> Study text:
BEGIN

OPINION - Keir Starmer is arriving at Nato as the world's red warning lights start to flash
For most of my journalistic career, a Nato gathering was the byword for a dull international event. No longer. That really is a sign that the risk register is headed into the red zone. Their summits are ordinarily a mixture of purposeful photo opportunities and confidential cabal.
Off-stage, the nuts-and-bolts conversations dive straight in about stumping up the funds and military hardware needed to keep the rousing promises about shielding the free world and supporting embattled democracies. One former UK “def sec” compares the haggling process to “a gigantic bring-and-buy sale — you bring something to the table and hope someone else has brought more”.

END

> Exercise objective: Put this sentence from the Nato opinion piece into Spanish: "That really is a sign that the risk register is headed into the red zone."

Stored items:
BEGIN

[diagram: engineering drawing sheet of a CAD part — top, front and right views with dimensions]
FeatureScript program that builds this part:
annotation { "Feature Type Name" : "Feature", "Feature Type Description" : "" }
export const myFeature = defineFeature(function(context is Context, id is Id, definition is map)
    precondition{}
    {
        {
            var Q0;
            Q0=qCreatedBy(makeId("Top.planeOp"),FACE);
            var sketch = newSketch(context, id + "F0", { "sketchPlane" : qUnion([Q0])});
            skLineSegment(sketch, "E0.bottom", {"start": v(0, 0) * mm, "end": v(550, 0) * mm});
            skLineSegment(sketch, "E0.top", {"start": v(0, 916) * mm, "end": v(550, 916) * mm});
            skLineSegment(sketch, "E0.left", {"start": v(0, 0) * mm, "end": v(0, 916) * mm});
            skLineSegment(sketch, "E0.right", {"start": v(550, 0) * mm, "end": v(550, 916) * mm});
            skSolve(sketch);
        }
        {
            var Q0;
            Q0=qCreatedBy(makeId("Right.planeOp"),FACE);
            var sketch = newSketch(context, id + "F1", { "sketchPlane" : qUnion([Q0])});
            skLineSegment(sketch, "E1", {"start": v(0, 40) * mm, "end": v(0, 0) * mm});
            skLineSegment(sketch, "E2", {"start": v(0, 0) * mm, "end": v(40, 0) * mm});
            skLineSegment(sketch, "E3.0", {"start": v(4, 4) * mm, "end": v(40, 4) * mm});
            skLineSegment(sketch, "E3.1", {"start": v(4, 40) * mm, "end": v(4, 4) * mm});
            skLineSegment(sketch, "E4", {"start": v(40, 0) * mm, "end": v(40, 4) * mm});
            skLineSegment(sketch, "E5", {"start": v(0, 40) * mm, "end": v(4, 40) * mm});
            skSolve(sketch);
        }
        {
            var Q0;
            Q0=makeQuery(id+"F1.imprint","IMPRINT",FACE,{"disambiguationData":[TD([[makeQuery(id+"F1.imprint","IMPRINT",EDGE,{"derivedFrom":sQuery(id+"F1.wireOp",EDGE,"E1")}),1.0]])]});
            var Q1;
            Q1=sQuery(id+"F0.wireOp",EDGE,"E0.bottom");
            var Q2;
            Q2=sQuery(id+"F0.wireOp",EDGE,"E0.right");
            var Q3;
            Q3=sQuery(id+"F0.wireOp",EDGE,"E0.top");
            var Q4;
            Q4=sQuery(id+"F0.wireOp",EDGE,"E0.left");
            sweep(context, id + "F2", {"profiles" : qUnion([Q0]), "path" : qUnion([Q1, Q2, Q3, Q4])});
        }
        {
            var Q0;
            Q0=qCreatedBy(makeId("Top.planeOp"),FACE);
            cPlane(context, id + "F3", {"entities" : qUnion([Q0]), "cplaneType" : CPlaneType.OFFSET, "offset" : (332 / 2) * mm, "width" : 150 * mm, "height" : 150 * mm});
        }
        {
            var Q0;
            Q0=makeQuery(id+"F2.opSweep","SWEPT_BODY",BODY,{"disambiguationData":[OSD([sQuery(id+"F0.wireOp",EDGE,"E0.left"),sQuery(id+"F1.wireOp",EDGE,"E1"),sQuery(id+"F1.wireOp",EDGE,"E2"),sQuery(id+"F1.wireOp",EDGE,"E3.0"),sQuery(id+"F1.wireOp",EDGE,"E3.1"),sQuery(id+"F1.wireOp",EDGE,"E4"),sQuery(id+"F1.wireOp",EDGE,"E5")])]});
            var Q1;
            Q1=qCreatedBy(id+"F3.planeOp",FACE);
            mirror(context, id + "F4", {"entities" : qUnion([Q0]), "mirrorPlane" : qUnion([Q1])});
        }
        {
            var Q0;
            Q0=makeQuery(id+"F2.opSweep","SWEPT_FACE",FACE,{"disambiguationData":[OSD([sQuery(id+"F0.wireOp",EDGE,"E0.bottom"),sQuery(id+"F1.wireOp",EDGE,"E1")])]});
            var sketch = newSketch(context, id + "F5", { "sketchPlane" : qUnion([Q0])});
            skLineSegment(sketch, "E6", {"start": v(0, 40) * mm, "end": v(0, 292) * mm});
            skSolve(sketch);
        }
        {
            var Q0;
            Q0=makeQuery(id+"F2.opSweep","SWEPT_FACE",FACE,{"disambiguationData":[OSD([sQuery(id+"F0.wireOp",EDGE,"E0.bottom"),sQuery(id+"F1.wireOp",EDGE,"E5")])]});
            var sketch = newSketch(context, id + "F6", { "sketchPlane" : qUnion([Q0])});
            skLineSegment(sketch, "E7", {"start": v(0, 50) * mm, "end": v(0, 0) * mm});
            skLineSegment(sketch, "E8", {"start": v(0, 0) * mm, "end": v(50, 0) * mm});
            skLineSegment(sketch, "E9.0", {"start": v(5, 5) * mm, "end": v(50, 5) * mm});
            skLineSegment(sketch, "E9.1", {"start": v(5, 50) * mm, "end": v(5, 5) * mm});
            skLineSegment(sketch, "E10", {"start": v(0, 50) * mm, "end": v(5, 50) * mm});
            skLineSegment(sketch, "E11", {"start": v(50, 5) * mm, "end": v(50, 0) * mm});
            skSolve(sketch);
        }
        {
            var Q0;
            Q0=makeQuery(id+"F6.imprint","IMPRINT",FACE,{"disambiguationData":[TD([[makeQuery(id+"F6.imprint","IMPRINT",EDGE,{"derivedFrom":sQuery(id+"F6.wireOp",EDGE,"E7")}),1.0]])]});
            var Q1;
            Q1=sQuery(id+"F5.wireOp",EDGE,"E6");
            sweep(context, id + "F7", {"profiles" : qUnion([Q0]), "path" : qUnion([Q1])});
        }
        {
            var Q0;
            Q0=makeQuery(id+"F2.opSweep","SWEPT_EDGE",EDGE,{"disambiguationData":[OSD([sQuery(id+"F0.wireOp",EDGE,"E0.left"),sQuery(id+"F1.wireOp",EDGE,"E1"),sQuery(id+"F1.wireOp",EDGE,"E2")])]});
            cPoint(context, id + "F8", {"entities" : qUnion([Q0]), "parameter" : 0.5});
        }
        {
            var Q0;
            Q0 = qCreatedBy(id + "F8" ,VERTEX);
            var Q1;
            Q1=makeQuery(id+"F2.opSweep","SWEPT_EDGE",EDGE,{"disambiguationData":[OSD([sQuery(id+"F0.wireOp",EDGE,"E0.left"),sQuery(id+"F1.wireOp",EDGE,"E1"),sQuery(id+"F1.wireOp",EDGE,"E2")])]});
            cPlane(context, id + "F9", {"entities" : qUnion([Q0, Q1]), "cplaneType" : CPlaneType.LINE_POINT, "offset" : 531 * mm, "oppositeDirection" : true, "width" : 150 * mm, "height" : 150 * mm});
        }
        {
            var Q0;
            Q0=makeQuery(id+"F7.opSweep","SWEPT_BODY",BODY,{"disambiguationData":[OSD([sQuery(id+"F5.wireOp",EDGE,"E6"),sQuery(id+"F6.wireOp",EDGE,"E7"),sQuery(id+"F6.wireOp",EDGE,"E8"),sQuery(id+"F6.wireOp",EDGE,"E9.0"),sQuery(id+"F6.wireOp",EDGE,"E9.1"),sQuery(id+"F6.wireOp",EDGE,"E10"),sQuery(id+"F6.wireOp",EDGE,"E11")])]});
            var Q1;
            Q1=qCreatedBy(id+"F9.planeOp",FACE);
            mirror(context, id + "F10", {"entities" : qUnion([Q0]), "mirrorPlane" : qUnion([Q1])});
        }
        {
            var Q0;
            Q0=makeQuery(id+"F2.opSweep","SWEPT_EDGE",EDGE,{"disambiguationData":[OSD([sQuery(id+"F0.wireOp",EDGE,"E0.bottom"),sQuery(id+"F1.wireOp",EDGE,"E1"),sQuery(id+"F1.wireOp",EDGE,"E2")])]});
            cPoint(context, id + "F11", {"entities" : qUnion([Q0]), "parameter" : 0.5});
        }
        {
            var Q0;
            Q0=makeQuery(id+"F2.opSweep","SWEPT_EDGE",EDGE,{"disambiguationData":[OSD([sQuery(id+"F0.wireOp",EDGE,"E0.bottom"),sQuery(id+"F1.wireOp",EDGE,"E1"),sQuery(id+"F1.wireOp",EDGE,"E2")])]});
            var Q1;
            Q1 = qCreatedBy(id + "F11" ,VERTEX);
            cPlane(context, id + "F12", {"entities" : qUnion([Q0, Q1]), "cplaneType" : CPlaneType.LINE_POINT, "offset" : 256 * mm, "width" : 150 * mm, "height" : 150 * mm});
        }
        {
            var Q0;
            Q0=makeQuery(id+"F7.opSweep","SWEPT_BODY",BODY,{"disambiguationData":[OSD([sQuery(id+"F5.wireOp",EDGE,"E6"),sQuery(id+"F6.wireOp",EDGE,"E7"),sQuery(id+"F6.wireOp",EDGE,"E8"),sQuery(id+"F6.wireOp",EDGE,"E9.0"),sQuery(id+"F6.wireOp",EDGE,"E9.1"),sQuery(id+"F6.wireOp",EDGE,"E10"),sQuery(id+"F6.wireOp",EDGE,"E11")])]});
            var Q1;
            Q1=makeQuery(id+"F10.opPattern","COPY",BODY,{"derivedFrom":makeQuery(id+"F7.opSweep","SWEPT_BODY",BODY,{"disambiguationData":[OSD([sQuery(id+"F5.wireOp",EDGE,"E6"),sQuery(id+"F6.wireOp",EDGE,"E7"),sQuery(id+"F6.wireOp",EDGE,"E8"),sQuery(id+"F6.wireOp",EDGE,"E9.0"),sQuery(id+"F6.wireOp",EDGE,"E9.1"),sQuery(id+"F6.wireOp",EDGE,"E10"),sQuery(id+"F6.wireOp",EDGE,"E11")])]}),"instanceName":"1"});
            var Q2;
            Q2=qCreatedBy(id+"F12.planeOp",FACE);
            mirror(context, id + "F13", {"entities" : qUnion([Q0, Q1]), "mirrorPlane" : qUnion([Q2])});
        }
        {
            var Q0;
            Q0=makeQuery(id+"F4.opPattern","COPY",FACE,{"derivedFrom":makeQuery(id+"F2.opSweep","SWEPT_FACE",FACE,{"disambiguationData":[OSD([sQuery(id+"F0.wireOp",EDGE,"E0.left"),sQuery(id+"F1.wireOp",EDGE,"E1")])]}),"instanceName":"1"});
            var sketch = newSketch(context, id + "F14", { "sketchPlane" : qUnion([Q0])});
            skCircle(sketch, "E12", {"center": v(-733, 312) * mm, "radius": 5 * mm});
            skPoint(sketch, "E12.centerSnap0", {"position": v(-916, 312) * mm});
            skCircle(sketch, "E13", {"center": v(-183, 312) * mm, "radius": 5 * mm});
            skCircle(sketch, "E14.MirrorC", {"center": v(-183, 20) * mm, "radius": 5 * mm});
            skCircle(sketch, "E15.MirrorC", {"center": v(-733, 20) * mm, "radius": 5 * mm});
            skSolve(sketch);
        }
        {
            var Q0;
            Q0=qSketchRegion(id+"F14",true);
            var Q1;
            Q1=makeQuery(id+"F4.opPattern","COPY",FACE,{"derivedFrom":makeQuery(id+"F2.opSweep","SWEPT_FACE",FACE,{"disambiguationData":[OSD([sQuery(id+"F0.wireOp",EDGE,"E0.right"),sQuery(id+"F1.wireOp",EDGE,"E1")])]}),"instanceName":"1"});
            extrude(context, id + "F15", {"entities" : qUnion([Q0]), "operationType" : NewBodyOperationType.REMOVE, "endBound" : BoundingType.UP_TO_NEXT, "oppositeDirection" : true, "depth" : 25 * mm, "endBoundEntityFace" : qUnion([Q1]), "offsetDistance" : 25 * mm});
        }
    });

END

> Your response: Eso sí que es una señal de que el registro de riesgos se dirige hacia la zona roja.